Expedia’s localisation project
As one of the world’s largest travel brands, Expedia, operates over 200 travel websites in more than 75 markets and estimates that it translates and localises around 200 million words per year. Expedia faces an even greater challenge of scale than Skyscanner.
The brand’s approach is also centred around combining machine translation with human translation. It’s a question of being able to efficiently manage volumes through the use of machine translation but, at the same time, carefully control the messaging by linguists in different localisation teams.
Like Skyscanner, they use machine translation supported and improved by human moderation in a bid to maintain quality. Expedia spends time and resources on creating dedicated local language content for specific markets rather than creating content centrally and then localising and translating it for delivery into the various markets in which it operates.
Like any brand working in a highly competitive market, Expedia has to keep a weather eye on new developments – specifically in translation-related technology. What is interesting is that despite neural machine translation increasingly being adopted by brands hoping to improve the quality of their localised content, the brand claims that neural machine translation isn’t yet the right choice for them.
Their chosen approach is to use statistical machine translation combined with rigorous testing to assess for quality – although they state that they’ll implement new machine translation technology such as adaptive and neural when they are confident it can deliver significant quality and efficiency improvements.
This will be a risk for these brands and they’ll need to track a major change in machine translation technology using rigorous testing. Scaling resources remains a key challenge for Expedia, which doesn’t just rely on MT to scale quickly but also scales up internal teams and external language service providers so quality can be maintained as ambitions expand and workloads increase.
Expedia relies on human translation teams as linguistic strategists, helping to govern the tone of voice in particular markets and managing the brand’s identity via house style guides.
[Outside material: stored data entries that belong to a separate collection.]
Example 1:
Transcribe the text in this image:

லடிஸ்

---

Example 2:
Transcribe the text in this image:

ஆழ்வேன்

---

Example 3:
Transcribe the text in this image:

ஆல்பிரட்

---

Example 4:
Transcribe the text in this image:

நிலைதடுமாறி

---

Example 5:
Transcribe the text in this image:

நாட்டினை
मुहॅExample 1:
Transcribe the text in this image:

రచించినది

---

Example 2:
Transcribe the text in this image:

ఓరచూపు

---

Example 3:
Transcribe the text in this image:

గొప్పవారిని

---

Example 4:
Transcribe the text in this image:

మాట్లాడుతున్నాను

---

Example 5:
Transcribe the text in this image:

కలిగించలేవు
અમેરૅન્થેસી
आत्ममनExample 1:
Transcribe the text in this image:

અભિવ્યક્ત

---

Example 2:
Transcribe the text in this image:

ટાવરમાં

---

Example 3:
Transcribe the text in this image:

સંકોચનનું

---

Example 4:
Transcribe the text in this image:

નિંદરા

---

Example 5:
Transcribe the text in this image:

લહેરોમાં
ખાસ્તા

The challenge is compounded by the fact Expedia manages a large number of different travel brands, products and platforms with their own unique brand identities and different target audiences. Maintaining quality and consistency remains an on-going challenge right across the board.
Quality is paramount
Few businesses have to deal with the volumes of content produced by these travel giants. These kinds of projects demand particular solutions, with human post-editing of machine translation and quality assessment being important parts of the mix.
Even brands producing much more modest volumes of translation work need to learn from this approach and recognise the importance of quality and consistency.
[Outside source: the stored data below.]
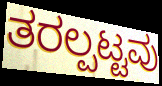
ತರಲ್ಪಟ್ಟವುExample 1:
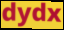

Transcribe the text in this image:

dydx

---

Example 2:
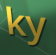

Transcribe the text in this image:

ky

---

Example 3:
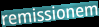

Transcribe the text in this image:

remissionem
Both Skyscanner and Expedia have recognised that their entire business depends on providing users with reliable content they can understand and trust. How localisation is approached is a key part of that.
Both brands also recognise where the ‘danger zones’ are. Launching new products is a good example – that’s when human teams are deployed to conduct rigorous testing. They’ve identified hazardous areas of language – such as Japanese words for bathroom – and found solutions.
With huge audiences to serve across multiple cultural and linguistic markets, both brands have recognised the need to take a structured approach so they can easily scale their offering by having local teams in place and processes and tools such as style guides and glossaries to help them produce high-quality work.
Whether you’re approaching a small or large translation and localisation project, there’s a great deal to take away from these examples to develop your own international expansion strategy.